Ever since, Israeli, Palestinian and Jordanian farmers have met regularly to exchange experiences and information in joint seminars.

This has continued even during times of conflict, and the farmers now produce educational documents in Hebrew and Arabic for schoolchildren visiting the nesting sites from all over the region.

A dead imperial eagle

Professor Alexandre Roulin, a Swiss expert brought in to advice on the project, said another example of interconnectivity was when the teams found “mixed” couples breeding, the first pair four years ago, a second pair last year. There was even a “unique case” of two female barn owls laying eggs and incubating together in a single nest cup in a “communal nest”. A trio of two females and one male bred in an abandoned Israeli water tower in 2013, with all three owls bringing food to the communal family. It delivered 20 eggs, of which 19 hatched and 16 fledged.

Cooperation projects that benefit each country can help “build confidence between communities in conflict,” says Roulin and his team. “By working together on a common, politically neutral goal, actors can change their vision of the neighbouring cross-border community and strengthen common regional identities.”

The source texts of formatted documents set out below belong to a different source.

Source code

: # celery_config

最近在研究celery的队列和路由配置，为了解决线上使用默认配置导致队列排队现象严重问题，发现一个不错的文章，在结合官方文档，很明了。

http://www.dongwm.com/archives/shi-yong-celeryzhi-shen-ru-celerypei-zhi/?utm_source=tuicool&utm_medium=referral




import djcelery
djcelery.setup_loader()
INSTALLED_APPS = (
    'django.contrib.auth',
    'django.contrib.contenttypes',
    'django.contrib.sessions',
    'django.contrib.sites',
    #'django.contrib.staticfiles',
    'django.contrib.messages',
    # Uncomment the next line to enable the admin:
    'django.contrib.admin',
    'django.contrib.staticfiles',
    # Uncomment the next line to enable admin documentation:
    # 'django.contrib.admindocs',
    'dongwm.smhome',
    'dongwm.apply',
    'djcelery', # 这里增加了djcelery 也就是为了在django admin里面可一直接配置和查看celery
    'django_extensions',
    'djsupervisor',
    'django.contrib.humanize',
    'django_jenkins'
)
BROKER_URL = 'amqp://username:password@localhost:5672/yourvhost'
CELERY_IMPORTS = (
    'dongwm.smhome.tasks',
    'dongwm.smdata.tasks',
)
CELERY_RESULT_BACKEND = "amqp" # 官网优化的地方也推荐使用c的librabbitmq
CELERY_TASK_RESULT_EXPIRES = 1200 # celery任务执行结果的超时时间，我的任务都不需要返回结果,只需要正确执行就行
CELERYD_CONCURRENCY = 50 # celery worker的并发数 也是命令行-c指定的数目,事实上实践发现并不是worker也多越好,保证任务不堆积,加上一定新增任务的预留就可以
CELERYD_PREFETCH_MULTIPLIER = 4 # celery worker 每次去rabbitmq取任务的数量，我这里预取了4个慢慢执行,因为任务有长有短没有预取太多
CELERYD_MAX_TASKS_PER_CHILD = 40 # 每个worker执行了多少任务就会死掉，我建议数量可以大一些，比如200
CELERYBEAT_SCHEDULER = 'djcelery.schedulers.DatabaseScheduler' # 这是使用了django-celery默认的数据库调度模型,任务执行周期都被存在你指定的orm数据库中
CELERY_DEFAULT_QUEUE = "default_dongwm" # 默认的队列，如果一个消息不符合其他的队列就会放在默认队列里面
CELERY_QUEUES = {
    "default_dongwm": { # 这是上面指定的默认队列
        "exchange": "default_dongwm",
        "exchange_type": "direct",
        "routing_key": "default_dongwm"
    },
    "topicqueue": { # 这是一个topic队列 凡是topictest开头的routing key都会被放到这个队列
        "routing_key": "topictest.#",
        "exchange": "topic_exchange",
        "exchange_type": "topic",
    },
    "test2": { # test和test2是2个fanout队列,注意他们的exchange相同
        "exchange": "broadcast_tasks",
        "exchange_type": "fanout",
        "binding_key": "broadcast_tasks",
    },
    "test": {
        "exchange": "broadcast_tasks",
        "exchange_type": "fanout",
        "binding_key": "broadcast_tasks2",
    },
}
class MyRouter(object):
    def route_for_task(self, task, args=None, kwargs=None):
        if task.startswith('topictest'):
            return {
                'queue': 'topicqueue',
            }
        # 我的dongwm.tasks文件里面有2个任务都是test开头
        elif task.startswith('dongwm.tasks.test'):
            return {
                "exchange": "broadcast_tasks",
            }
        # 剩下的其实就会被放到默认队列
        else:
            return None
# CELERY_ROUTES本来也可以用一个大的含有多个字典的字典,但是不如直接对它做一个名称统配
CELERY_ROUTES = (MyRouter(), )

It is not the first time that nature has cut through politics in the region. Israeli General Baruch Spiegel and Jordanian General Mansour Abu Rashid – both project supporters – recall an anecdote from 1993, when they were negotiating the Israel-Jordan Peace Treaty.

Late Israeli president Shimon Peres with a Barn Owl

Israeli researchers had been tracking wolves with radio-collars, when one strayed over the Jordanian border. Bedouins killed the wolf and handed the collar in to Jordanian soldiers, who sent it to Army Intelligence, who suspected it was a spying device. Spiegel asked for its return, but Mansour ran in to some internal resistance.

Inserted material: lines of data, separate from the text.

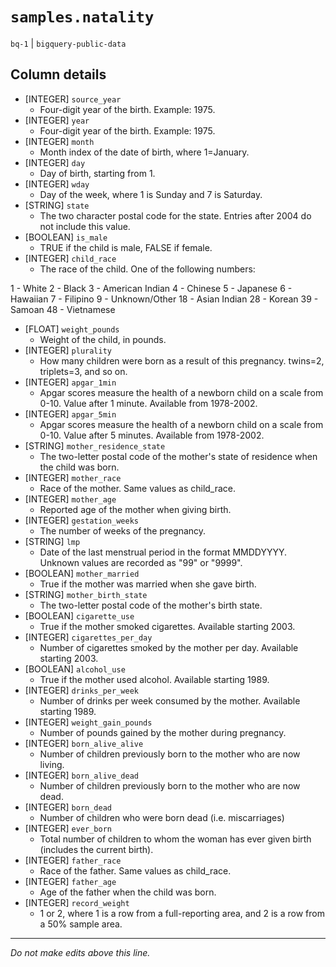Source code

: # `samples.natality`
`bq-1` | `bigquery-public-data`

## Column details
* [INTEGER]   `source_year`
  - Four-digit year of the birth. Example: 1975.
* [INTEGER]   `year`
  - Four-digit year of the birth. Example: 1975.
* [INTEGER]   `month`
  - Month index of the date of birth, where 1=January.
* [INTEGER]   `day`
  - Day of birth, starting from 1.
* [INTEGER]   `wday`
  - Day of the week, where 1 is Sunday and 7 is Saturday.
* [STRING]    `state`
  - The two character postal code for the state. Entries after 2004 do not include this value.
* [BOOLEAN]   `is_male`
  - TRUE if the child is male, FALSE if female.
* [INTEGER]   `child_race`
  - The race of the child. One of the following numbers:

1 - White
2 - Black
3 - American Indian
4 - Chinese
5 - Japanese
6 - Hawaiian
7 - Filipino
9 - Unknown/Other
18 - Asian Indian
28 - Korean
39 - Samoan
48 - Vietnamese
* [FLOAT]     `weight_pounds`
  - Weight of the child, in pounds.
* [INTEGER]   `plurality`
  - How many children were born as a result of this pregnancy. twins=2, triplets=3, and so on.
* [INTEGER]   `apgar_1min`
  - Apgar scores measure the health of a newborn child on a scale from 0-10. Value after 1 minute. Available from 1978-2002.
* [INTEGER]   `apgar_5min`
  - Apgar scores measure the health of a newborn child on a scale from 0-10. Value after 5 minutes. Available from 1978-2002.
* [STRING]    `mother_residence_state`
  - The two-letter postal code of the mother's state of residence when the child was born.
* [INTEGER]   `mother_race`
  - Race of the mother. Same values as child_race.
* [INTEGER]   `mother_age`
  - Reported age of the mother when giving birth.
* [INTEGER]   `gestation_weeks`
  - The number of weeks of the pregnancy.
* [STRING]    `lmp`
  - Date of the last menstrual period in the format MMDDYYYY. Unknown values are recorded as "99" or "9999".
* [BOOLEAN]   `mother_married`
  - True if the mother was married when she gave birth.
* [STRING]    `mother_birth_state`
  - The two-letter postal code of the mother's birth state.
* [BOOLEAN]   `cigarette_use`
  - True if the mother smoked cigarettes. Available starting 2003.
* [INTEGER]   `cigarettes_per_day`
  - Number of cigarettes smoked by the mother per day. Available starting 2003.
* [BOOLEAN]   `alcohol_use`
  - True if the mother used alcohol. Available starting 1989.
* [INTEGER]   `drinks_per_week`
  - Number of drinks per week consumed by the mother. Available starting 1989.
* [INTEGER]   `weight_gain_pounds`
  - Number of pounds gained by the mother during pregnancy.
* [INTEGER]   `born_alive_alive`
  - Number of children previously born to the mother who are now living.
* [INTEGER]   `born_alive_dead`
  - Number of children previously born to the mother who are now dead.
* [INTEGER]   `born_dead`
  - Number of children who were born dead (i.e. miscarriages)
* [INTEGER]   `ever_born`
  - Total number of children to whom the woman has ever given birth (includes the current birth).
* [INTEGER]   `father_race`
  - Race of the father. Same values as child_race.
* [INTEGER]   `father_age`
  - Age of the father when the child was born.
* [INTEGER]   `record_weight`
  - 1 or 2, where 1 is a row from a full-reporting area, and 2 is a row from a 50% sample area.

-------------------------------------------------------------------------------
*Do not make edits above this line.*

Finally, Spiegel got it back, together with another collar that had been lost years earlier.

News was relayed to Prime Minister Yitzhak Rabin, who was so encouraged by the trust it showed that he told Spiegel to go all-out for a deal.

Rabin later told his cabinet that he now predicted peace “within a year”. The Peace Treaty was signed eight months later. Soon after, Israeli and Jordanian soldiers jointly agreed to preserve their respective border bunkers as a habitat for endangered bats.

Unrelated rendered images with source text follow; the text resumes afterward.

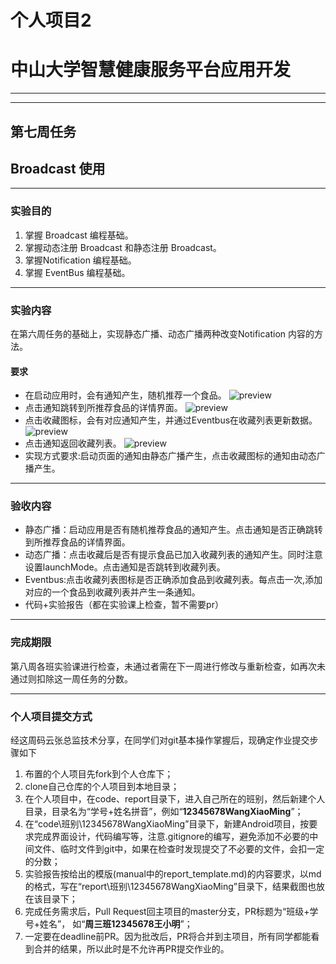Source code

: # 个人项目2
# 中山大学智慧健康服务平台应用开发

---  

---  

## 第七周任务  
## Broadcast 使用

---
  
### 实验目的
   1. 掌握 Broadcast 编程基础。  
   2. 掌握动态注册 Broadcast 和静态注册 Broadcast。
   3. 掌握Notification 编程基础。
   4. 掌握 EventBus 编程基础。
   
---

### 实验内容
在第六周任务的基础上，实现静态广播、动态广播两种改变Notification 内容的方法。  

#### 要求  
* 在启动应用时，会有通知产生，随机推荐一个食品。
 ![preview](https://gitee.com/code_sysu/PersonalProject2/raw/master/manual/images/week7_static_notification.jpg)
* 点击通知跳转到所推荐食品的详情界面。
 ![preview](https://gitee.com/code_sysu/PersonalProject2/raw/master/manual/images/week7_static_jump.jpg) 
* 点击收藏图标，会有对应通知产生，并通过Eventbus在收藏列表更新数据。
 ![preview](https://gitee.com/code_sysu/PersonalProject2/raw/master/manual/images/week7_requirement3.jpg) 
* 点击通知返回收藏列表。
 ![preview](https://gitee.com/code_sysu/PersonalProject2/raw/master/manual/images/week7_requirement4.jpg) 
* 实现方式要求:启动页面的通知由静态广播产生，点击收藏图标的通知由动态广播产生。 

 

---

### 验收内容
* 静态广播：启动应用是否有随机推荐食品的通知产生。点击通知是否正确跳转到所推荐食品的详情界面。
* 动态广播：点击收藏后是否有提示食品已加入收藏列表的通知产生。同时注意设置launchMode。点击通知是否跳转到收藏列表。
* Eventbus:点击收藏列表图标是否正确添加食品到收藏列表。每点击一次,添加对应的一个食品到收藏列表并产生一条通知。
* 代码+实验报告（都在实验课上检查，暂不需要pr）

---

### 完成期限
第八周各班实验课进行检查，未通过者需在下一周进行修改与重新检查，如再次未通过则扣除这一周任务的分数。

---


### 个人项目提交方式
经这周码云张总监技术分享，在同学们对git基本操作掌握后，现确定作业提交步骤如下
1. 布置的个人项目先fork到个人仓库下；
2. clone自己仓库的个人项目到本地目录；
3. 在个人项目中，在code、report目录下，进入自己所在的班别，然后新建个人目录，目录名为“学号+姓名拼音”，例如“**12345678WangXiaoMing**”；
4. 在“code\班别\12345678WangXiaoMing”目录下，新建Android项目，按要求完成界面设计，代码编写等，注意.gitignore的编写，避免添加不必要的中间文件、临时文件到git中，如果在检查时发现提交了不必要的文件，会扣一定的分数；
5. 实验报告按给出的模版(manual中的report_template.md)的内容要求，以md的格式，写在“report\班别\12345678WangXiaoMing”目录下，结果截图也放在该目录下；
6. 完成任务需求后，Pull Request回主项目的master分支，PR标题为“班级+学号+姓名”， 如“**周三班12345678王小明**”；
7. 一定要在deadline前PR。因为批改后，PR将合并到主项目，所有同学都能看到合并的结果，所以此时是不允许再PR提交作业的。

But owls, bats and wolves are not alone in helping broker relations. In the Hua Valley every year, farmers feed 35,000 wintering cranes 7 tons of corn a day, to stop them from damaging crops, promoting eco-tourism on both sides of the border. This gave rise to the now-annual ‘Crane Race,’ in which Israelis, Palestinians and Jordanians run round Agamon Hula Lake “to promote cooperation between the different communities”.

Likewise, in the Red Sea Marine Peace Park, Israeli and Jordanian authorities now jointly protect trans-boundary coral reefs. All these initiatives were presented at the World Economic Forum in Davos last year.

Cranes

The teams behind them acknowledge that trust has to be built, saying that in conflict zones, “a proposition emanating from one side of the border can be viewed as an intolerable intrusion by people from the other side”. Third parties, perhaps from neutral countries or non-governmental organisations, can help, they say, as can the support of respected national leaders, as was given by the late Shimon Peres.

“By promoting dialogue between communities,” they say, “ecosystems shared by multiple countries can be reconnected, favouring both nature conservation and peace-building. Recognising the role of nature conservation in the reconciliation between communities in conflict has the potential to inspire more conservation efforts around the world.”